Thinking about putting a decal and my phone number on my rear truck window. Purpose of doing so--to help live stock farmers and to gain more property for hunting yotes. It also may open gates for turkey and deer.

What do you think??


----------



## marcwa (Feb 23, 2010)

Personaly I wouldn't do it. I think it would cause more problems for yourself. The best way to get permision to hunt is to just knock on doors. You will have to get used to the word "NO" but remember if you don't ask the answer is already NO so why not try it out. That is all they can say and remember to do it while scouting and not dressed in all camo. Do it more profesionaly and you will get more people to say yes by setting yourself apart from the rest of the guys out there. They don't want someone who is going to trash their property.


----------



## predator_hunter (Feb 7, 2010)

I would't do that.People are funny about who they let hunt on there land.
I found it is best to ask at least a week ahead of time.Never show up ready to hunt with gun in hand.


----------



## Brian Downs (Jan 30, 2010)

I had some business cards printed up and I hand them out. Just imagine some anti getting your number and giving it out to everyone.


----------



## mjllag (Feb 19, 2010)

I have always had good luck just knocking on doors and asking for permission.

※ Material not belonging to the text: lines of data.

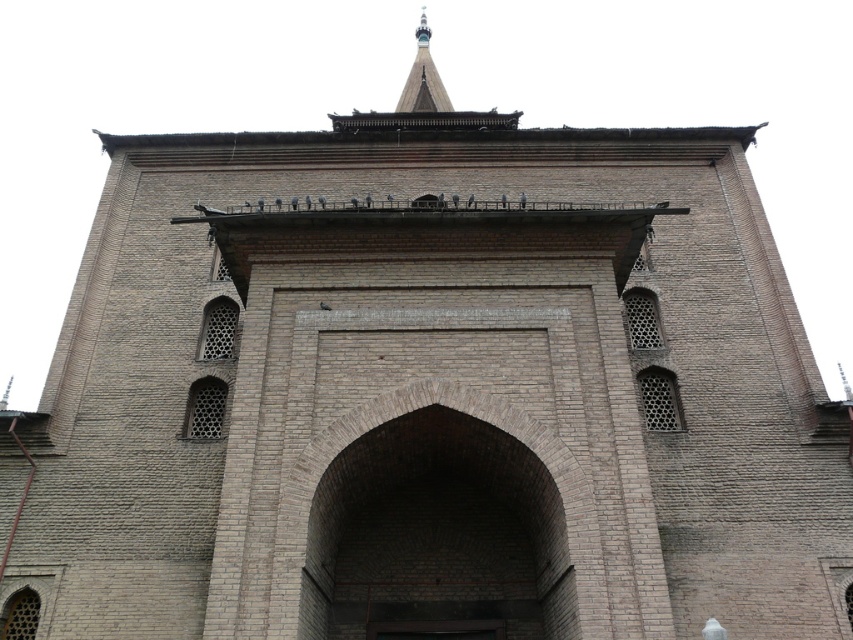
Question: Is brick archway at center bigger than shiny silver spire at upper center?

Choices:
 (A) yes
 (B) no

Answer: (B)

Question: Which of the following is the farthest from the observer?

Choices:
 (A) (550, 602)
 (B) (416, 36)

Answer: (B)

Question: In this image, where is brick archway at center located relative to shiny silver spire at upper center?

Choices:
 (A) above
 (B) below

Answer: (B)

Question: Which of the following is the closest to the observer?

Choices:
 (A) shiny silver spire at upper center
 (B) brick archway at center

Answer: (B)

Question: Does brick archway at center appear on the left side of shiny silver spire at upper center?

Choices:
 (A) yes
 (B) no

Answer: (B)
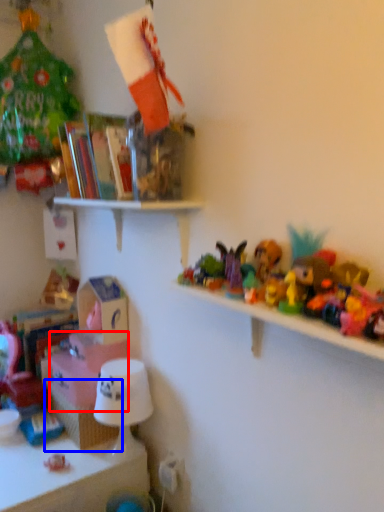
Question: Among these objects, which one is nearest to the camera, box (highlighted by a red box) or shelf (highlighted by a blue box)?

Choices:
 (A) box
 (B) shelf

Answer: (B)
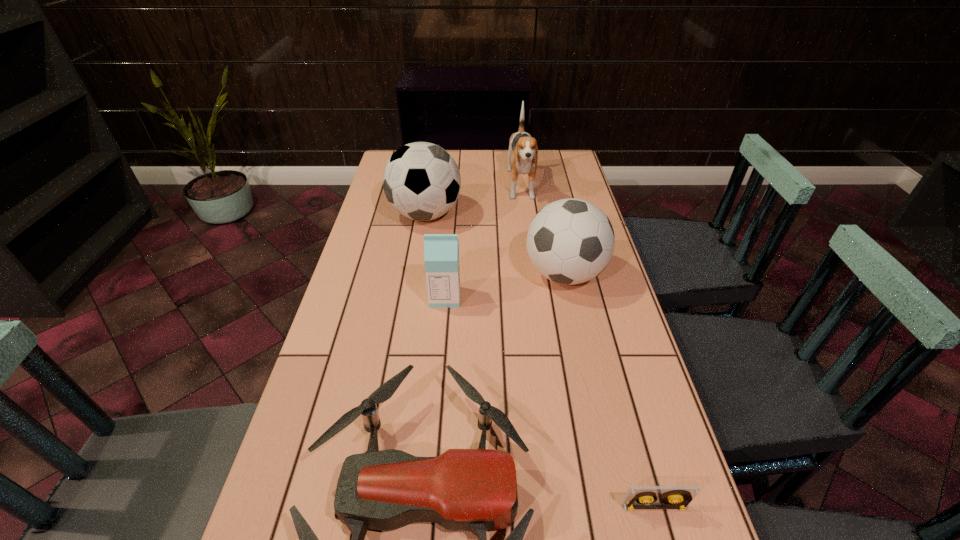
I want to click on object present at the left edge, so point(421,180).

At what (x,y) coordinates should I click in order to perform the action: click on soccer ball located at the right edge. Please return your answer as a coordinate pair (x, y). Looking at the image, I should click on coord(570,241).

At what (x,y) coordinates should I click in order to perform the action: click on videotape that is at the right edge. Please return your answer as a coordinate pair (x, y). Image resolution: width=960 pixels, height=540 pixels. Looking at the image, I should click on (637, 497).

This screenshot has height=540, width=960. I want to click on vacant space at the far edge, so click(536, 175).

At what (x,y) coordinates should I click in order to perform the action: click on free space at the left edge of the desktop. Please return your answer as a coordinate pair (x, y). The height and width of the screenshot is (540, 960). Looking at the image, I should click on (373, 200).

The image size is (960, 540). In order to click on free space at the right edge of the desktop in this screenshot , I will do (612, 304).

Identify the location of vacant space at the far right corner. (564, 157).

Identify the location of vacant point located between the milk carton and the nearer soccer ball. (505, 286).

Locate an element on the screen. free space between the puppy and the milk carton is located at coordinates (483, 242).

Find the location of a particular element. vacant area between the videotape and the farther soccer ball is located at coordinates (x=540, y=361).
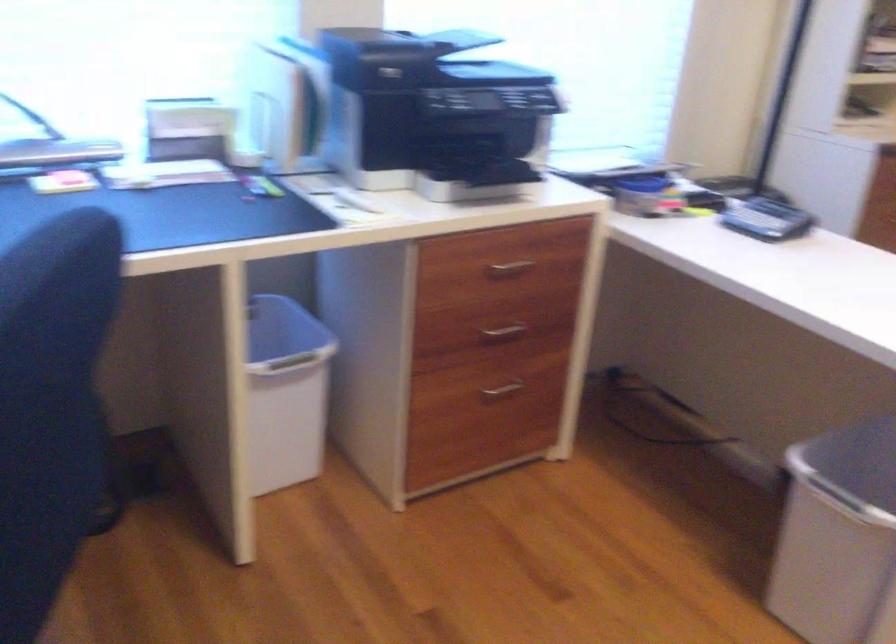
Find the location of a particular element. printer scanner lid is located at coordinates tap(462, 39).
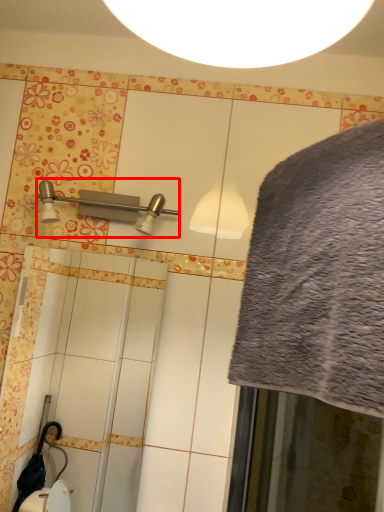
Question: From the image's perspective, where is shower (annotated by the red box) located relative to bath towel?

Choices:
 (A) above
 (B) below

Answer: (A)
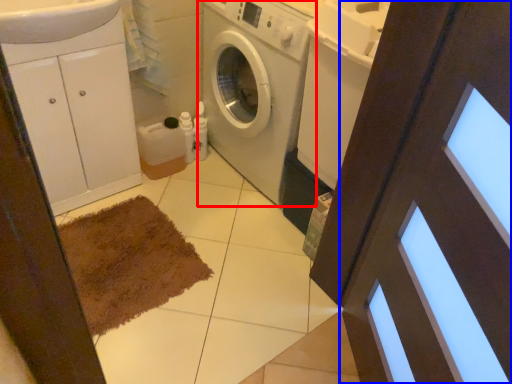
Question: Which object is further to the camera taking this photo, washing machine (highlighted by a red box) or screen door (highlighted by a blue box)?

Choices:
 (A) washing machine
 (B) screen door

Answer: (A)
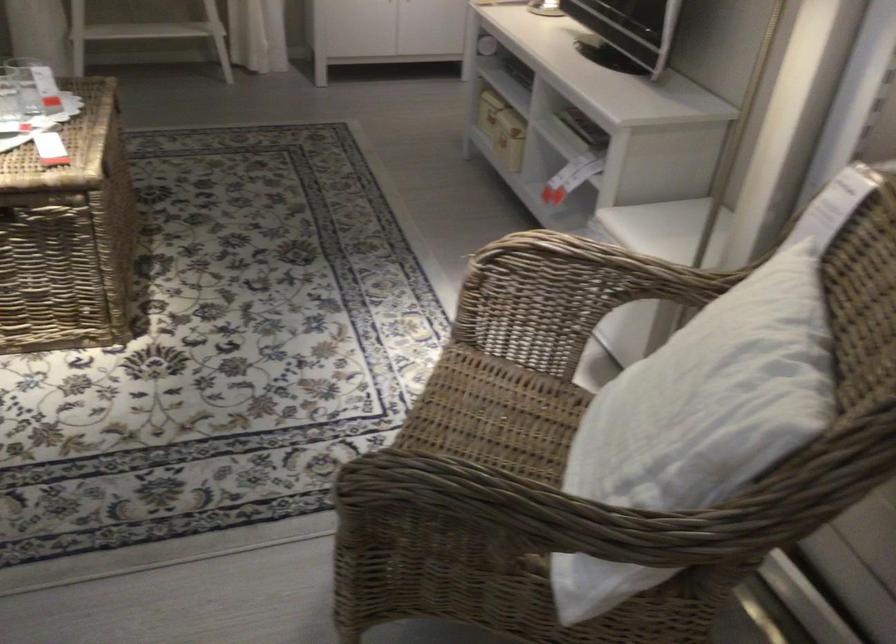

There are a lot of farmers who won't let you deer hunt but are happy to have someone shoot or trap coyotes after deer season is over. I would be leary of giving out my phone number to the general public in hopes of finding a place to hunt, but who knows-it might work.


----------



## ReidRH (Feb 1, 2010)

Not a good Idea! Now Days you would be amazed at the information (PRIVATE) that you can get on someone Just from a Telephone Number!!! take an Ad in a news paper or a statewide publication with an email address ( Not Your Personal ) rather than give out YourTelephone Number to who ever would write it down. You Might want to print up an add and post it at the Local Livestock Sale Barns, or perhaps Grain Sale Places, anywhere Joe Farmer would Visit.


----------



## SaskCan (Feb 24, 2010)

I will never put my number on my vehicle again, I do some Outfitting/guideing up here and had my buisness info on my truck, I was out hunting on my own for whitetail, got to the land I had permission on and parked my truck on the side of the road and went for a walk. When I got home that night, I got a call from a fish and wildlife officer saying a landowner had called in with my info, and I was illegally Outfitting/Guideing on his land. Turns out it was the guy who owned the land on the opposite side of the road to where I was walking. Just a headache I dont need. 
I have been thinking about getting door magnets made up, then I can take them on/off when I want to.


----------



## autumnrider (Feb 2, 2010)

great points guys. Liked the one about posting info at places that farmers go. Did not think this compleatly through. To my fellow members, thanks for stepping up and saving me a lot of trouble.
How about just putting the decal on the truck and it only say "Predator Hunter" or something of that nature. That way if someone sees it, they could ask about it.


----------